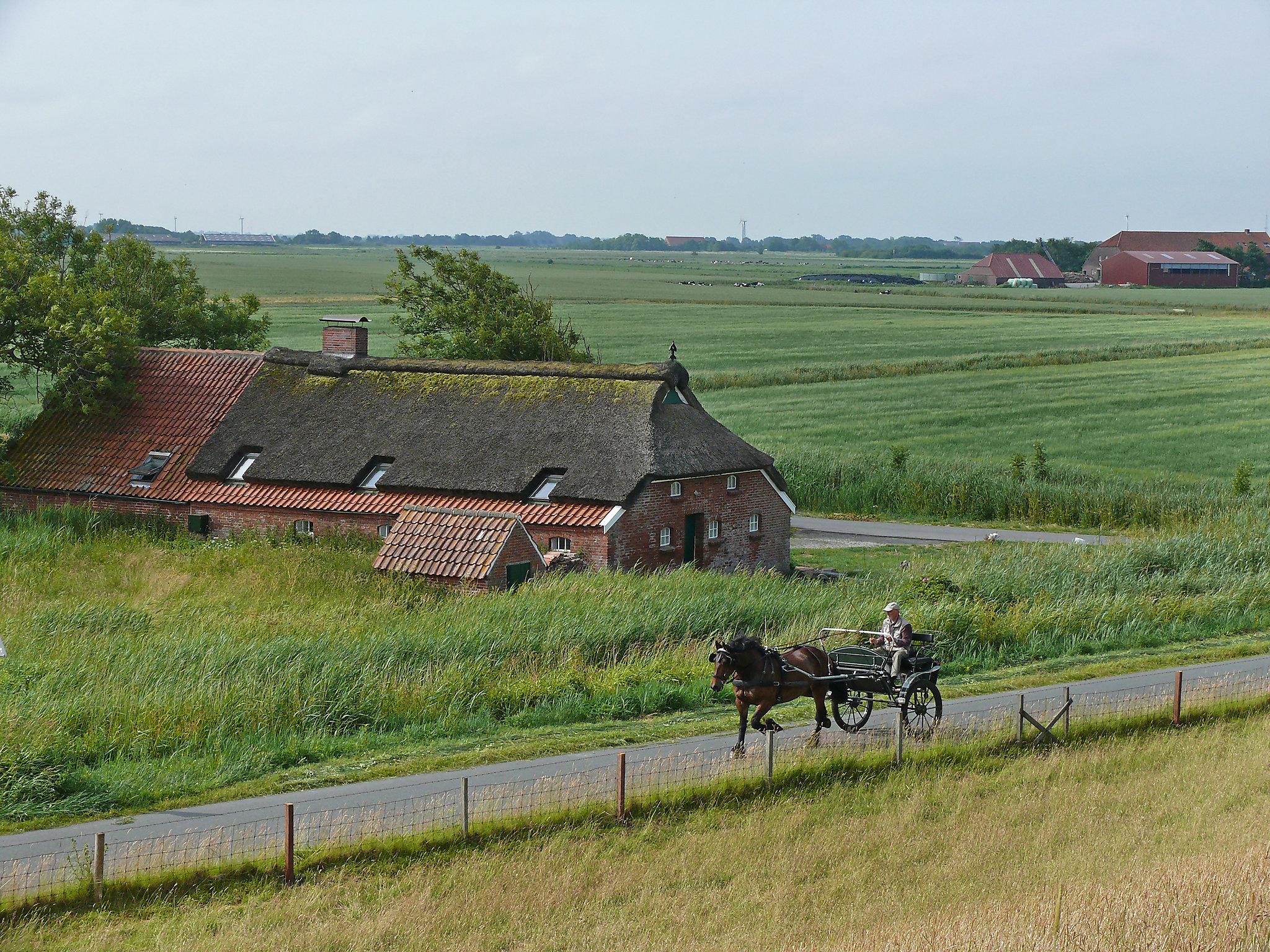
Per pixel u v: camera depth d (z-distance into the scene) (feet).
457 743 76.59
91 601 109.19
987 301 644.69
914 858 59.93
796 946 48.85
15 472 160.35
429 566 118.42
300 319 490.90
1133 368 372.17
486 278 221.66
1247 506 187.52
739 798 67.97
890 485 205.26
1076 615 110.22
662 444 139.54
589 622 97.66
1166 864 56.44
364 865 57.72
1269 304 613.93
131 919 52.13
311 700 79.61
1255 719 83.92
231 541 139.64
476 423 146.72
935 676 81.46
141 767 70.03
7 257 169.99
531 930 51.96
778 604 108.47
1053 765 73.72
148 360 171.94
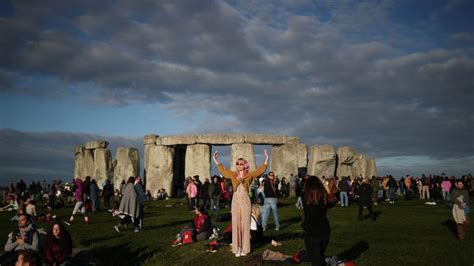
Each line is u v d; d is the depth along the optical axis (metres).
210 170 34.81
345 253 11.02
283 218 18.61
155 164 36.38
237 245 10.81
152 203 28.56
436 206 24.27
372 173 37.28
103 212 22.59
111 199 28.17
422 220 17.56
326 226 8.23
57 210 23.66
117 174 36.94
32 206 16.56
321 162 34.25
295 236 13.71
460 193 13.05
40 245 10.23
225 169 11.17
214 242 11.84
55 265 9.57
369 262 10.03
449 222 16.84
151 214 21.42
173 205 26.80
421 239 13.02
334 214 20.25
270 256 10.44
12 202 25.25
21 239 10.16
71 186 30.80
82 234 14.70
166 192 35.34
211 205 21.22
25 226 10.28
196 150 35.00
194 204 22.95
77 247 12.38
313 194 8.27
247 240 10.84
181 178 39.47
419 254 10.84
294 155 34.72
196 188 23.09
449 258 10.38
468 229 15.02
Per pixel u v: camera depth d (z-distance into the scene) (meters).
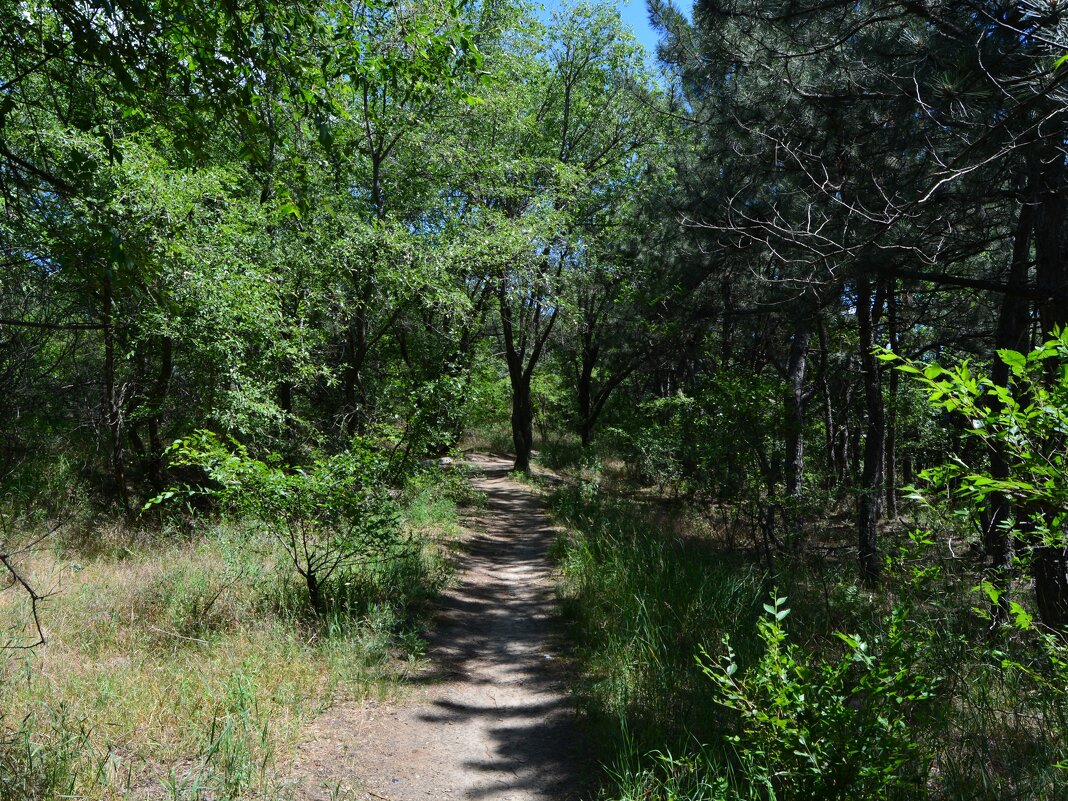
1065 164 5.91
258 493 6.80
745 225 8.35
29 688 4.81
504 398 30.08
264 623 6.49
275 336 11.55
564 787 4.38
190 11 4.24
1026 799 3.45
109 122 4.59
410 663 6.39
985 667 4.75
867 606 7.28
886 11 5.91
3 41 4.10
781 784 3.57
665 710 5.15
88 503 10.95
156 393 11.11
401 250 13.25
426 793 4.25
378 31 5.02
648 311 12.40
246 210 11.55
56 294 10.22
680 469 15.84
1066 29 4.58
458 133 17.28
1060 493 2.65
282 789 4.05
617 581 8.50
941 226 6.48
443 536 12.11
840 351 16.25
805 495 10.99
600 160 22.80
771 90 7.31
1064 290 6.42
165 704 4.81
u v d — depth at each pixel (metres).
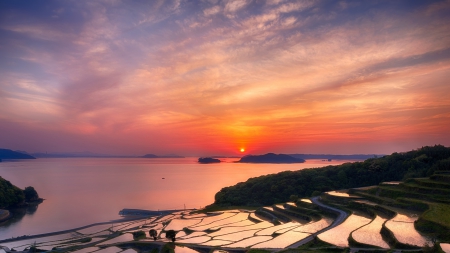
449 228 73.44
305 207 143.75
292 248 79.06
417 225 80.62
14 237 157.12
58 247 126.31
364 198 134.62
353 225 97.06
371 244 73.88
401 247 69.69
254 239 102.19
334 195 146.25
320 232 97.62
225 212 181.25
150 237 130.88
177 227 151.38
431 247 64.25
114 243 121.75
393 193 126.88
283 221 135.12
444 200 103.12
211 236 117.19
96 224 185.00
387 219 100.06
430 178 127.69
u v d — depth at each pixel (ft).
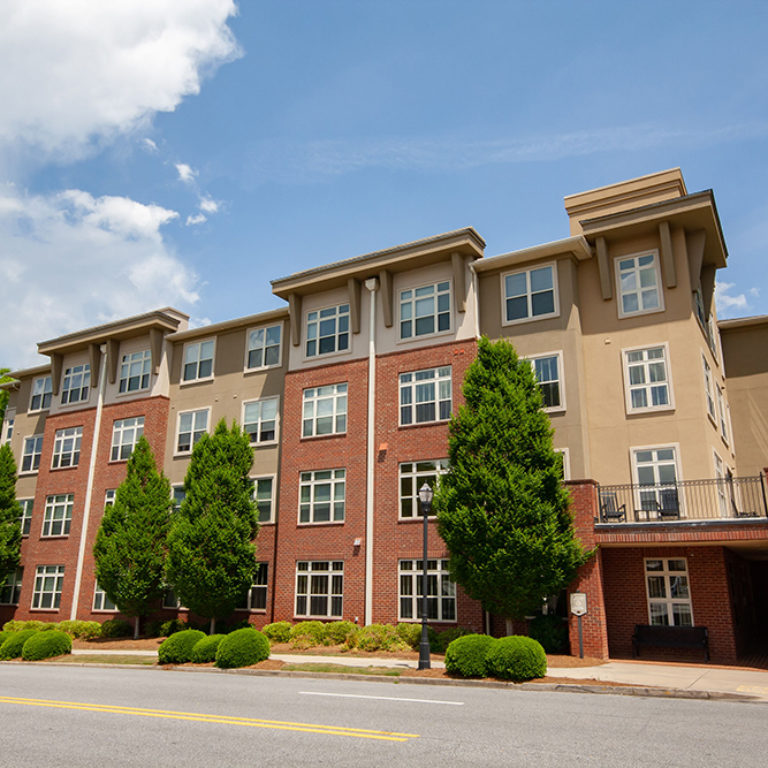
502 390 70.28
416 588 78.28
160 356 109.70
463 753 26.81
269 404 98.58
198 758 26.27
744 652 71.67
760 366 90.94
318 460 89.15
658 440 73.00
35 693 45.03
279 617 86.48
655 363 75.15
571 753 26.84
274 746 28.22
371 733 30.71
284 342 99.60
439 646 71.05
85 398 117.60
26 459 127.44
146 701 41.06
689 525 61.87
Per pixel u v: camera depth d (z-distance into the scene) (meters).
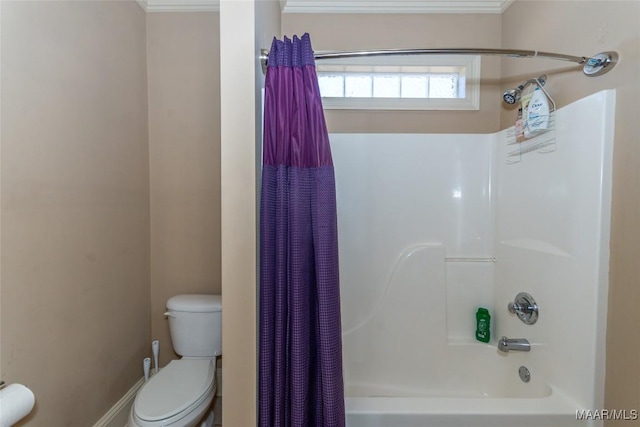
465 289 1.74
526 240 1.42
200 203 1.94
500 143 1.65
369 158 1.76
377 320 1.72
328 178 1.01
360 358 1.71
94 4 1.47
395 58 1.79
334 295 1.01
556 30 1.31
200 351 1.71
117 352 1.65
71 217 1.35
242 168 0.94
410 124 1.81
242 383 0.97
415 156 1.76
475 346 1.66
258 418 0.99
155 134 1.92
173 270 1.95
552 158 1.23
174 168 1.93
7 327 1.09
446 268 1.75
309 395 1.02
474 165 1.75
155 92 1.91
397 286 1.72
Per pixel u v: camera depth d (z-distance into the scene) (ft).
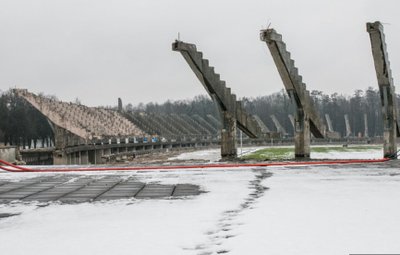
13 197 40.14
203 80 80.69
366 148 215.51
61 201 37.50
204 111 570.05
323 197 36.04
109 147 212.02
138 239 23.99
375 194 37.19
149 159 165.99
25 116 303.07
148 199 37.83
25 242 23.81
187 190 42.98
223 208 32.68
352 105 524.93
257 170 62.18
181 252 21.45
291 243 22.34
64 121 189.67
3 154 96.37
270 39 70.49
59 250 22.15
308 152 81.30
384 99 75.87
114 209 33.19
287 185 44.34
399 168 62.18
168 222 28.14
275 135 104.22
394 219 27.14
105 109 323.16
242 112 88.94
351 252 20.47
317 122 87.10
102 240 23.93
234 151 85.61
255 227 26.12
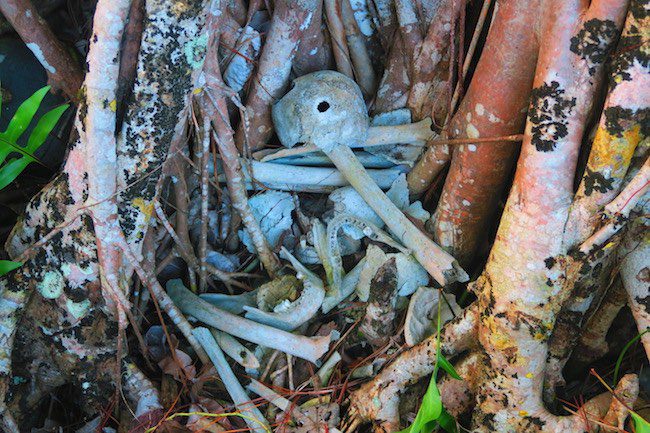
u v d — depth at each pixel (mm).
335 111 1463
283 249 1515
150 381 1449
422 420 1226
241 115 1451
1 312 1364
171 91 1283
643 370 1427
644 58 1148
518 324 1284
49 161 1529
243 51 1481
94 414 1461
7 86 1478
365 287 1499
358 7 1525
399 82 1536
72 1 1566
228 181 1475
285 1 1441
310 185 1564
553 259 1260
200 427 1412
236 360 1461
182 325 1462
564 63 1215
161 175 1341
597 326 1403
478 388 1364
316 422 1427
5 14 1403
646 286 1279
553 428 1321
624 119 1174
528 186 1259
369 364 1468
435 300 1471
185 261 1550
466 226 1490
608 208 1222
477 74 1368
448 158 1483
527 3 1264
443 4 1456
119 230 1324
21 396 1435
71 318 1385
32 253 1359
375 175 1556
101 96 1244
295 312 1466
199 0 1237
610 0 1164
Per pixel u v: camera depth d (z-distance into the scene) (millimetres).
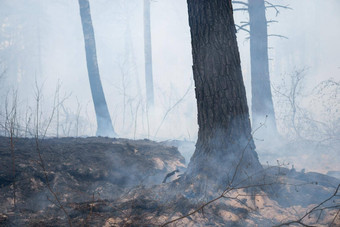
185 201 4418
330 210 4328
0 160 5797
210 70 5164
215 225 4016
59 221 4062
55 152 6633
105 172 6238
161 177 6691
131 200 4543
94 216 4152
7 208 4797
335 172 7105
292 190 4934
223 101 5137
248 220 4188
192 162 5258
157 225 3896
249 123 5293
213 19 5164
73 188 5719
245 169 4977
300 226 4070
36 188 5426
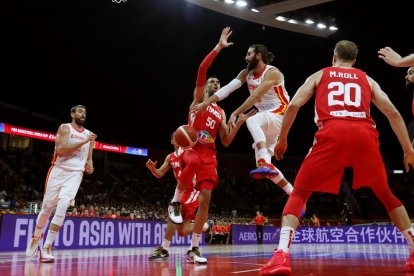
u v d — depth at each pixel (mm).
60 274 3355
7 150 23750
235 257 6562
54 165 5684
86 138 5934
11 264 4605
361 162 3018
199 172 5078
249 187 31594
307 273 3438
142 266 4266
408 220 3330
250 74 4504
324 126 3057
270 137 4527
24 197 19984
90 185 23641
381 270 3764
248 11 20438
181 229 5738
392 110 3182
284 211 3059
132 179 27469
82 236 9562
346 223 23656
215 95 4410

--*--

Task details:
Your task is to copy each line of the entries that includes the word "pixel".

Written response:
Per pixel u v: camera depth d (z-distance into the scene) (feet).
Per pixel u v: camera depth d (z-distance into the scene) (meters).
u v d — depth at each pixel (metres).
u v d — depth at each pixel (ft).
Per pixel u v: camera depth d (z-distance into the scene) (meters).
Per pixel u v: camera depth d (z-distance into the scene) (ft).
u v d — depth at each pixel (mm).
Per pixel u v: camera depth d (z-distance into the scene) (millimetres).
u v d — depth at each pixel (mm).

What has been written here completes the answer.